Foreseeing a future that is already here. If you have not as yet entertained your own thinking as to how your life will play out in a longevity society, there are design thinkers out there doing inspiring things that you might want to watch. Under the assumption that you accept a pure concept of career as being your life’s journey, let me go so far as to say that design thinking is the best way to project yourself into your future, call it aging with foresight.
Design thinking for aging in a longevity society encompasses many themes; from how we will augment a healthier life, to how we will satisfy options to work and play differently, to how we will make a home and extended community liveable, long enough to sustain independence and social interaction. Fulfilling all this are thousands of new programs, products and services emerging on the market or in the pipeline under development.
Pay attention. It’s no longer enough simply to site demographic statistics and projections of an aging world by the year 2030. Our individual contributions to ongoing conversations – about the challenges or uncertainties of an “older me” future, that looks too far off to plan for – do matter if we hope to benefit from the current design thinking of others.
You might ask – what is design thinking anyway?
If you start by looking at it from a business context, one of the descriptions best spelled out is by Jon Kolko in his Sept. 2015 HBR article – Design Thinking Comes of Age. How appropriate a title for here.
Kolko says, “A set of principles collectively known as design thinking—empathy with users, a discipline of prototyping, and tolerance for failure chief among them—is the best tool we have for creating those kinds of interactions and developing a responsive, flexible organizational culture.”
Replace organizational culture with “community culture” or “family culture” then see how, if you allow yourself to be a design thinker on a topic of concern like design for “aging in place”, you will start with applying empathy with users. This might even be based on someone older you already know who is struggling with meeting that desire for sustaining independence and social interaction. What would you want that design to look like for you? Only fourteen years until 2030!

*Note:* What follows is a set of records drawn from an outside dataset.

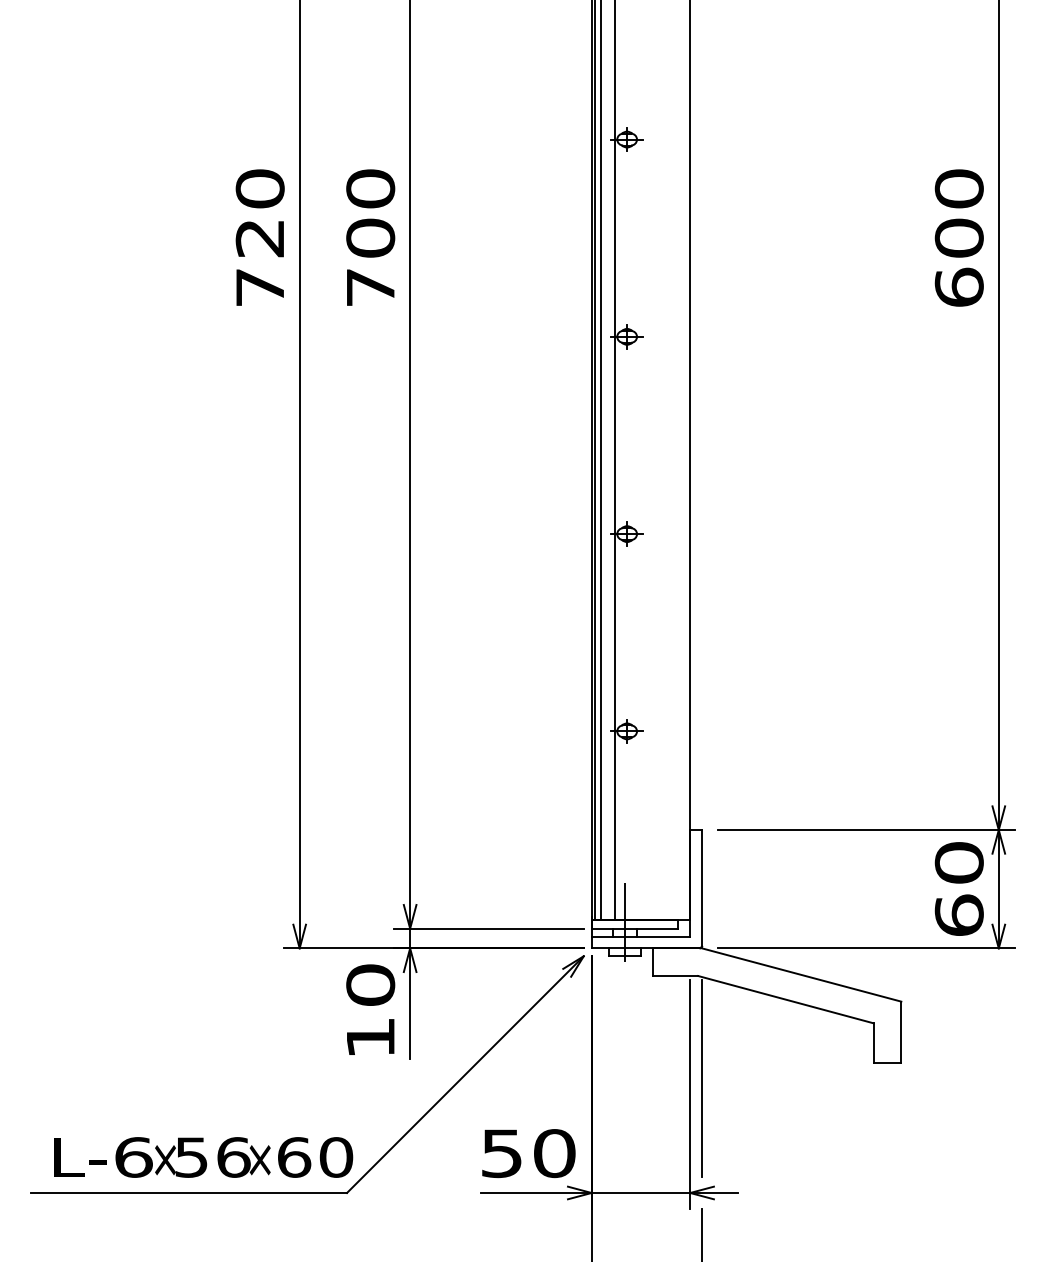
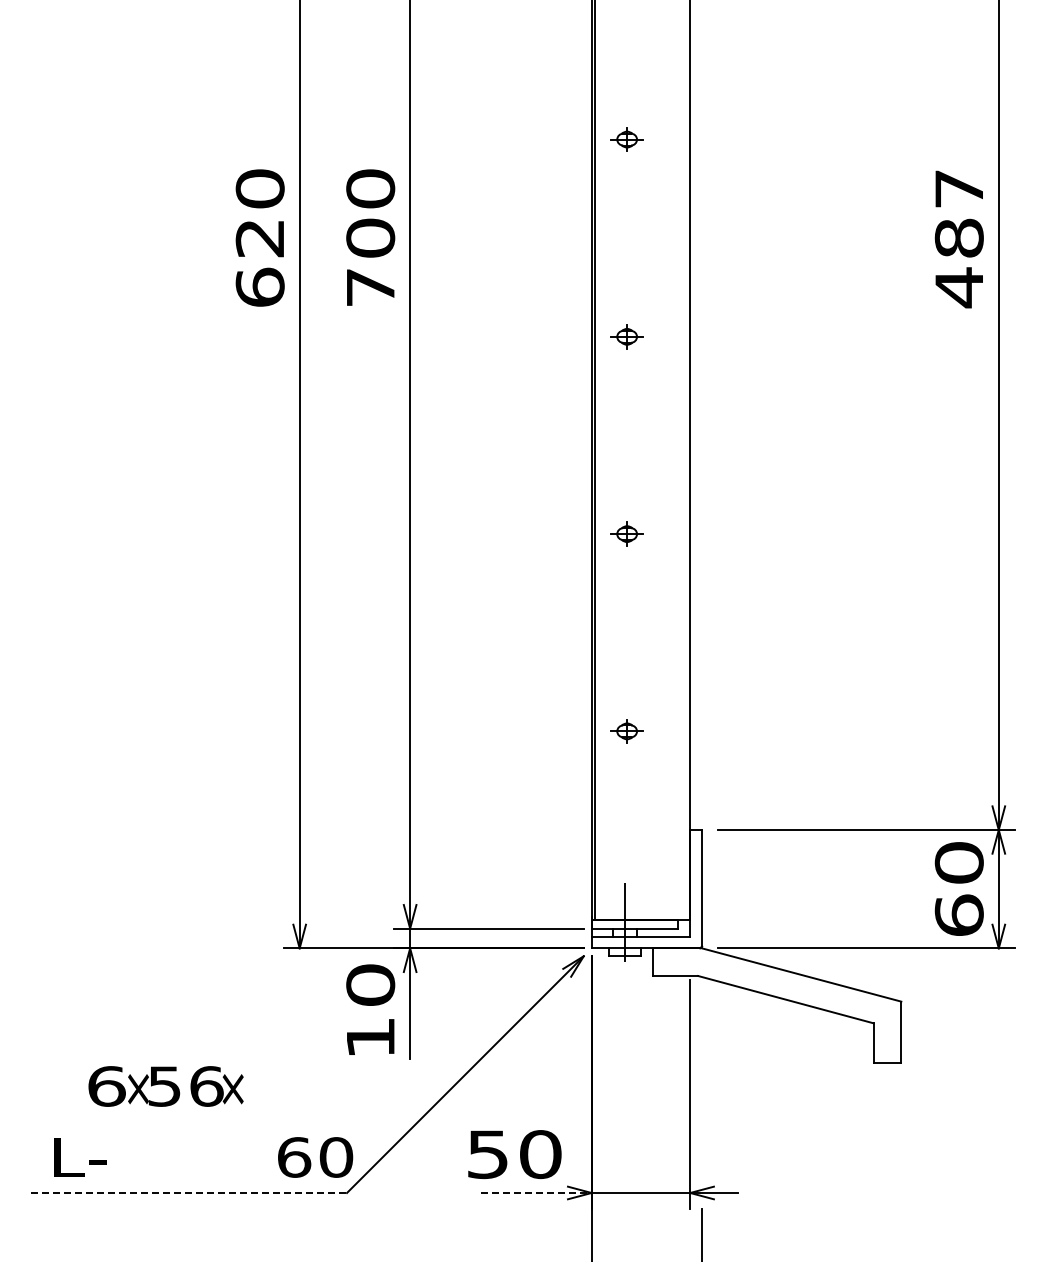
text at (958, 238): 600 -> 487
text at (259, 286): 720 -> 620
line at (600, 460): present -> none
line at (615, 460): present -> none
line at (702, 1078): present -> none
text at (528, 1153) position: (528, 1153) -> (514, 1154)
text at (192, 1157) position: (192, 1157) -> (165, 1086)
line at (189, 1192): solid -> dashed
line at (536, 1192): solid -> dashed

Last week a March 4th Globe & Mail article (Housing Solutions for an Aging Population) by Sharon Crowther, highlighted all the dimensions of design thinking in a Canadian example related to aging in place. As you will see in this story, the key lesson is in how collaborations work; in this case, the University of Calgary Faculty of Environmental Design and Faculty of Medicine joined the Institute for Public Health in this project.

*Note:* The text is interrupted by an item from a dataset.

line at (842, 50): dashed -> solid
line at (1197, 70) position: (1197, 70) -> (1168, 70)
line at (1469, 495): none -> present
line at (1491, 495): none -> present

Pay attention again. This G& M article also has a message for businesses – house builders, realtors, home renovators and home & health care professionals. The University of Calgary initiative has received feedback from these people as well as user groups (seniors and their families). This only suggests that opportunity is knocking – and we are all asked to answer as design thinkers, for our future that is already here.
As Jon Kolko says, “design thinking is an essential tool for simplifying and humanizing”. This is exactly the outlook we need, as we think out the possibilities in a longevity society. High praise to those who are designing and collaborating on many fronts to take us from the “way we were” in our view of aging to a new “how we might be”.